"Ayers, we know, provided an informal editing service for like-minded friends in the neighborhood. Aspiring radical Rashid Khalidi attests to this in the acknowledgements in his 2004 book, Resurrecting Empire. "Bill was particularly generous in letting me use his family's dining room table to do some writing for the project." Khalidi did not need the table. He had one of his own. He needed the help. Having no political ambitions, Khalidi was willing to acknowledge it.
"Dreams was published in June 1995. That same year, Ayers was busy fueling the ambitions of his young protégé, first with an appointment to the chair of the Chicago Annenberg Challenge grant and later with a fundraiser in his Chicago home.

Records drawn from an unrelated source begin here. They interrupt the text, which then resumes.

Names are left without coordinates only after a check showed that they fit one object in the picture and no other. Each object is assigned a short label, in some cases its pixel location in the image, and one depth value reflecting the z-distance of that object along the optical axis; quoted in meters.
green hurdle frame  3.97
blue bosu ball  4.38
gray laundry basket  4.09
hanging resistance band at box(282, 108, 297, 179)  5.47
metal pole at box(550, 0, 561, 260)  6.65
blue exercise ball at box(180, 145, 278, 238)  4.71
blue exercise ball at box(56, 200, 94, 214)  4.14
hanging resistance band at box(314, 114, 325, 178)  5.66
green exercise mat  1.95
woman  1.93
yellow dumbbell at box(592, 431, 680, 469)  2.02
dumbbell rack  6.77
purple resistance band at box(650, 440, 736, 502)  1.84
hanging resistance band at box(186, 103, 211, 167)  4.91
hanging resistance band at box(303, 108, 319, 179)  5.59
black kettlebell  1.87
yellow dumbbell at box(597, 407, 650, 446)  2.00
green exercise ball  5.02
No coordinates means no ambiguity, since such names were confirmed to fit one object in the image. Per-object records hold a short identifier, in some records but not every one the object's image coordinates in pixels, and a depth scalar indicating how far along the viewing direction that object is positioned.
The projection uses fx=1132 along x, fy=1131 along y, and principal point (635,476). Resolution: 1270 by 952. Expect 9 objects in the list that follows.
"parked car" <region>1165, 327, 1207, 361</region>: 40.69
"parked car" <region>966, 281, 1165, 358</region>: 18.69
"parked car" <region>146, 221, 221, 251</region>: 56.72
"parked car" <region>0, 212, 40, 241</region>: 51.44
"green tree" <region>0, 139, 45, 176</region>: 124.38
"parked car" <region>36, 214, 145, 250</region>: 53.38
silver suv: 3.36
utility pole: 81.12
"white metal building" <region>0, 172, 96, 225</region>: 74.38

Ayers admits that his "imagination ran out of steam."
He thought he was launching a mayor that he could exploit, even control, not a president, who would move quickly beyond his grasp."
After Dreams was published in 1995, Obama's typewriter fell silent once again. He contributed not one signed word to any law journal or other publication of note until his unexceptional and conspicuously ghosted 2006 book, Audacity of Hope. Obama was not a writer. As his lame inaugural address proved, he still isn't.
2 comments:
wow. very interesting. and just another example of information that will never make it into the MSM.
I agree-it's really important to get these stories out-even if it's "just" in the blogsphere now.